CAN 2025 : Patrice Motsepe reconnaît les failles et promet des réformes

Le Sud-Africain à la tête de la Confédération africaine de football, Patrice Motsepe, a rompu son silence après le jugement de l’instance d’appel sur le dossier marocain. Dans sa sortie, il n’a pas caché sa tristesse face au chaos qui a éclaté durant la finale de la CAN 2025.

Le football africain écorné

Pour lui, ces dérapages viennent saper tout le boulot mené pendant des années pour rendre le ballon rond africain plus sérieux. Il pointe surtout le fait que ces péripéties cassent les fondamentaux – intégrité, éthique, bonne gestion – que l’organisation tente d’imposer.

« Cela compromet le travail considérable accompli pour garantir des résultats crédibles », a-t-il souligné, parlant aussi d’un climat de doute qui traîne depuis longtemps.

Arbitrage neutre : un objectif encore fragile

Motsepe rappelle qu’à son arrivée au sommet de la CAF, il s’est battu pour des arbitres neutres et des officiels autonomes. Il concède des avancées, mais admet que la suspicion reste collée à certains choix, particulièrement pendant les grands rendez-vous.

Le chaos de la finale a ravivé les interrogations sur l’autonomie réelle des tribunaux internes de la CAF. Le dirigeant défend les changements opérés dans la sélection des membres de ces organes, désormais issus de propositions des associations membres et des différentes zones régionales. Selon lui, ces commissions regroupent « certains des juristes les plus respectés du continent », une garantie essentielle pour assurer la légitimité des décisions rendues.

Deux jugements opposés, signe d’autonomie ?

Pour Motsepe, le fait que la commission disciplinaire et celle d’appel aient rendu des verdicts contraires prouve justement leur indépendance.
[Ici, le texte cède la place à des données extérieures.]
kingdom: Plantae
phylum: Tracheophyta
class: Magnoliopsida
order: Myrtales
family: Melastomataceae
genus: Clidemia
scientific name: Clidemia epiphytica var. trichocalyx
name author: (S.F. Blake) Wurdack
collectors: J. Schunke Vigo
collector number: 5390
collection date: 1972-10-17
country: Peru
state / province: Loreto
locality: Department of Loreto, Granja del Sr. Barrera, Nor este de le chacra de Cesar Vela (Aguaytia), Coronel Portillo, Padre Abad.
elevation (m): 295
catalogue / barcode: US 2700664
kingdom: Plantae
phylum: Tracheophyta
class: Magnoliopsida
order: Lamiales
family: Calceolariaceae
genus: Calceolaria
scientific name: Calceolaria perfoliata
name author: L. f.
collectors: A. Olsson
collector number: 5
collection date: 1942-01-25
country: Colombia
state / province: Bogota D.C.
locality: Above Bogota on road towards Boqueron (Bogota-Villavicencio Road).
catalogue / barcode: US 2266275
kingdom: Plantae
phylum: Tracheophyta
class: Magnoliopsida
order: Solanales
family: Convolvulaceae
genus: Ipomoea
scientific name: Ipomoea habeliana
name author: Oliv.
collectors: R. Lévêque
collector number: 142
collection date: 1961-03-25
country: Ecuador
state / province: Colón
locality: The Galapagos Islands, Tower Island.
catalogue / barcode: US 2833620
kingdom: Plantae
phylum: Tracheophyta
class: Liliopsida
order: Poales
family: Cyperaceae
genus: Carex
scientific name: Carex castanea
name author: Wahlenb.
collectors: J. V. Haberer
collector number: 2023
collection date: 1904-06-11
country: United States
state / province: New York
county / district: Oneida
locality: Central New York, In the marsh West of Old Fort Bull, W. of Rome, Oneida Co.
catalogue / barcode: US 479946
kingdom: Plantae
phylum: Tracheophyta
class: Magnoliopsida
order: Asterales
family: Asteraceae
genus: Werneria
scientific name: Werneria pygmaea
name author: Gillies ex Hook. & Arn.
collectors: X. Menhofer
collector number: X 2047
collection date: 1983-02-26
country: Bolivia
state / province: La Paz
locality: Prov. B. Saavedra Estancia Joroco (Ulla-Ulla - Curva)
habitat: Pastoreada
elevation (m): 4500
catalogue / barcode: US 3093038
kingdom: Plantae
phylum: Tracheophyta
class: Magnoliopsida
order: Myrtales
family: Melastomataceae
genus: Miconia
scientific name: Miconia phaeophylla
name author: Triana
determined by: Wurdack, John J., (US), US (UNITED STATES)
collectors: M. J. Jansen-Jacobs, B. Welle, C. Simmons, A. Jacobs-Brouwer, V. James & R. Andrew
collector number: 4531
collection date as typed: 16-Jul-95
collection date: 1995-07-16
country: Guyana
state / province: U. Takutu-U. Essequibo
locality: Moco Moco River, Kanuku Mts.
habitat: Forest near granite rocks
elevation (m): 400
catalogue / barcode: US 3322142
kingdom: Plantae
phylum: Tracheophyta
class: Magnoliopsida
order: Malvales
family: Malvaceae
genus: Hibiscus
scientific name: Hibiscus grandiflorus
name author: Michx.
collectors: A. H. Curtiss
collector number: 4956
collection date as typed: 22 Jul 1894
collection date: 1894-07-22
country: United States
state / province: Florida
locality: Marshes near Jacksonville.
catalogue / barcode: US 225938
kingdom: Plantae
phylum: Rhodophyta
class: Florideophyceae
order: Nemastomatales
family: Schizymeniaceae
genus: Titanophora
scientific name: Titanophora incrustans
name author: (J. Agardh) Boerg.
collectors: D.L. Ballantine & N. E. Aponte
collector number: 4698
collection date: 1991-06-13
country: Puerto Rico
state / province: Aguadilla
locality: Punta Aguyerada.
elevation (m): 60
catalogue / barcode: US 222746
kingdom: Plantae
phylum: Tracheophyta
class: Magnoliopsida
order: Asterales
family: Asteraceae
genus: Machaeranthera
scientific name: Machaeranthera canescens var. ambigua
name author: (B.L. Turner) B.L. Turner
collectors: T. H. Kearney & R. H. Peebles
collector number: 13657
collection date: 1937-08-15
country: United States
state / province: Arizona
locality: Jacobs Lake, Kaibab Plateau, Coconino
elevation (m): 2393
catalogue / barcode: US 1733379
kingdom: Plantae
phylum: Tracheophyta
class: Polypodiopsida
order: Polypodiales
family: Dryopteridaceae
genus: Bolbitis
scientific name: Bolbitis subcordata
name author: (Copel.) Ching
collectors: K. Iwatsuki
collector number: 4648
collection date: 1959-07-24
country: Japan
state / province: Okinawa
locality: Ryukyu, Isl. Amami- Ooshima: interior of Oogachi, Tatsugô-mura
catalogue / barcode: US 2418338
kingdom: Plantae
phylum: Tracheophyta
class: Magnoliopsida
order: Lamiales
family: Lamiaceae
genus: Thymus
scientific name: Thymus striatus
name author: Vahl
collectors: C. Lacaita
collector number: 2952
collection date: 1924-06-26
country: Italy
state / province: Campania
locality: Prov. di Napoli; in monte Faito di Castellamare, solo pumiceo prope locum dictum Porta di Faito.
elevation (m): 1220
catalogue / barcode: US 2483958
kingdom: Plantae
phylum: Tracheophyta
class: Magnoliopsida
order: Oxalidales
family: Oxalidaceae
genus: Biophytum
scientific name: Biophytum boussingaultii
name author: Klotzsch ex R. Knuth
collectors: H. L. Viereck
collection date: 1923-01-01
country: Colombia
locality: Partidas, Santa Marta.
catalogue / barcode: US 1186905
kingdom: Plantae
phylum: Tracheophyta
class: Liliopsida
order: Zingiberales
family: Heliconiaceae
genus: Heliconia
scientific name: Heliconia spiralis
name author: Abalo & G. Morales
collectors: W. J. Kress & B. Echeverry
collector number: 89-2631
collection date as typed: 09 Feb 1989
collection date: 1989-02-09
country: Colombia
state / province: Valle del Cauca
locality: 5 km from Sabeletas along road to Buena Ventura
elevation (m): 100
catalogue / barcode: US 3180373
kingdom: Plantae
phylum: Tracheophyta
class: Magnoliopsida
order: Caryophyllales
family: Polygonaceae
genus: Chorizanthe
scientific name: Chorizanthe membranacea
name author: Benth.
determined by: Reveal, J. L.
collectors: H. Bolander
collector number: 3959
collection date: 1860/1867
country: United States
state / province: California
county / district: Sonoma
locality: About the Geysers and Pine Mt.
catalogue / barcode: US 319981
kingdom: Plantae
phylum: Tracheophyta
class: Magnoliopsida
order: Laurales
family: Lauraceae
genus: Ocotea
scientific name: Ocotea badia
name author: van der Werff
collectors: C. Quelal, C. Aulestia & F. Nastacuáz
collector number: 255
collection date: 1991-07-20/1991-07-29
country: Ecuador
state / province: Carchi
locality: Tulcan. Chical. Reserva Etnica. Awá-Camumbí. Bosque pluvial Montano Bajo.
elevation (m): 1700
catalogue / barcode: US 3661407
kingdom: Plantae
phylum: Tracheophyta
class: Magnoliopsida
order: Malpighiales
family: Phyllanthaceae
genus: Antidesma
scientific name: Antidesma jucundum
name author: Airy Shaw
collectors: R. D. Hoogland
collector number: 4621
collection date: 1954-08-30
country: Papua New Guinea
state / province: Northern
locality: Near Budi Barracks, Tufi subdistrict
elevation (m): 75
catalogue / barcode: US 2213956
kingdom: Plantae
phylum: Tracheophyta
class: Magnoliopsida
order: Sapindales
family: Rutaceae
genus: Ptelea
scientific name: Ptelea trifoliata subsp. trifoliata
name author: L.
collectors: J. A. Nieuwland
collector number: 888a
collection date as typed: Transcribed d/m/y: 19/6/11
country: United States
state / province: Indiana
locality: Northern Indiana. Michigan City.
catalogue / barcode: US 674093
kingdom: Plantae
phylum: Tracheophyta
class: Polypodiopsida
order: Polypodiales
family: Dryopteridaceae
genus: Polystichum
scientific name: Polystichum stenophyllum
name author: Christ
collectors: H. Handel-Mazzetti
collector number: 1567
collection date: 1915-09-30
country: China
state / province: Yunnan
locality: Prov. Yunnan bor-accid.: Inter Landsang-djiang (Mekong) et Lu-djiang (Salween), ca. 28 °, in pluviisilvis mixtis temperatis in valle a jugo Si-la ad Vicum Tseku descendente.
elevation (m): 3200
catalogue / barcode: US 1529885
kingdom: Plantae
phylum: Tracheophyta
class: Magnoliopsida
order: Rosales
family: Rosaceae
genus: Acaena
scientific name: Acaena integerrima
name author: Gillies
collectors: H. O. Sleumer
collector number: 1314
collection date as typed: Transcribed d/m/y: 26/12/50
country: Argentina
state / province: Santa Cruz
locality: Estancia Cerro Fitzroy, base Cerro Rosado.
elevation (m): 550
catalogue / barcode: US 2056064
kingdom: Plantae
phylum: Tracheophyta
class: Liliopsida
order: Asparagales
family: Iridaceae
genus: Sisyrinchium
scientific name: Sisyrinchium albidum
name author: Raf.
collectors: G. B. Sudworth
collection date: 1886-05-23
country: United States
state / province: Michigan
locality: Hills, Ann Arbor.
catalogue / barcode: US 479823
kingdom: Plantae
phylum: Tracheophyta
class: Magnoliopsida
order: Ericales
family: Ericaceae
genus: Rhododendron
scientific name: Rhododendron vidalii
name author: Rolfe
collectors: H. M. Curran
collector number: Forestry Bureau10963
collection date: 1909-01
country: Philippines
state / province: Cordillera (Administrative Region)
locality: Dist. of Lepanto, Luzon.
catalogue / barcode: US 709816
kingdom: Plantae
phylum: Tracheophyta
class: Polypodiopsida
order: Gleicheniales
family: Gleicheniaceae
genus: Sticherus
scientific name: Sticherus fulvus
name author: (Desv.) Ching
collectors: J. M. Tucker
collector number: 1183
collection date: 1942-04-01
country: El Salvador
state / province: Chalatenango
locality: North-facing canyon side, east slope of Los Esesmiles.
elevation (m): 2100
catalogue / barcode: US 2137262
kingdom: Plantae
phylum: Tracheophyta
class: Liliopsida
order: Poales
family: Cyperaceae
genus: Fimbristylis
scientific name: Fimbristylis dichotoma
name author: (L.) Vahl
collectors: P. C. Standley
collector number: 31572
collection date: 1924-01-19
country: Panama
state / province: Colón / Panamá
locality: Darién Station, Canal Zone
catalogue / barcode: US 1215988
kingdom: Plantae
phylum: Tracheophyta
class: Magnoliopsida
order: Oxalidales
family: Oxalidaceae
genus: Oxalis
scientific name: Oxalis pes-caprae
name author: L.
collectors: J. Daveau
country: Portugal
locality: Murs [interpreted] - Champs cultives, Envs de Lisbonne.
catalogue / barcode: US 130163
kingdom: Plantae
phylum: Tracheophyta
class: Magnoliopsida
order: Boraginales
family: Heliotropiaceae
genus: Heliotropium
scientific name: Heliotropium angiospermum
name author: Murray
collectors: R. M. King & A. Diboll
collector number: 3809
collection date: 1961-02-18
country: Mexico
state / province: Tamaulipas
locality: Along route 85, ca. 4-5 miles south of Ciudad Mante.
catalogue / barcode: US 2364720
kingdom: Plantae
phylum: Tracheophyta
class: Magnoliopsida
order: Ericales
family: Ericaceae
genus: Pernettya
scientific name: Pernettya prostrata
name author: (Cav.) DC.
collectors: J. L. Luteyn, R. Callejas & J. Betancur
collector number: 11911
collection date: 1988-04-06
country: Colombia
Il confirme aussi que le Sénégal compte aller devant le Tribunal arbitral du sport, rappelant que chaque fédération dispose du droit de recours jusqu’aux plus hautes juridictions sportives internationales.

Zéro passe-droit

Le chef de la CAF martèle un axiome : aucune nation ne recevra un traitement spécial. « Toutes les nations africaines seront traitées sur un pied d’égalité », a-t-il assuré, dans un souci de transparence et d’équité.

Le chantier démarre

Face au tollé, la CAF affirme avoir lancé des actions pour boucher les trous repérés. Objectif : restaurer la confiance des supporters et garantir que les décisions arbitrales et judiciaires soient perçues comme justes, impartiales et indépendantes à travers les 54 pays membres.

Motsepe plaide pour garder le niveau haut afin de sauvegarder la réputation du football africain, admettant que rebâtir la confiance prendra du temps.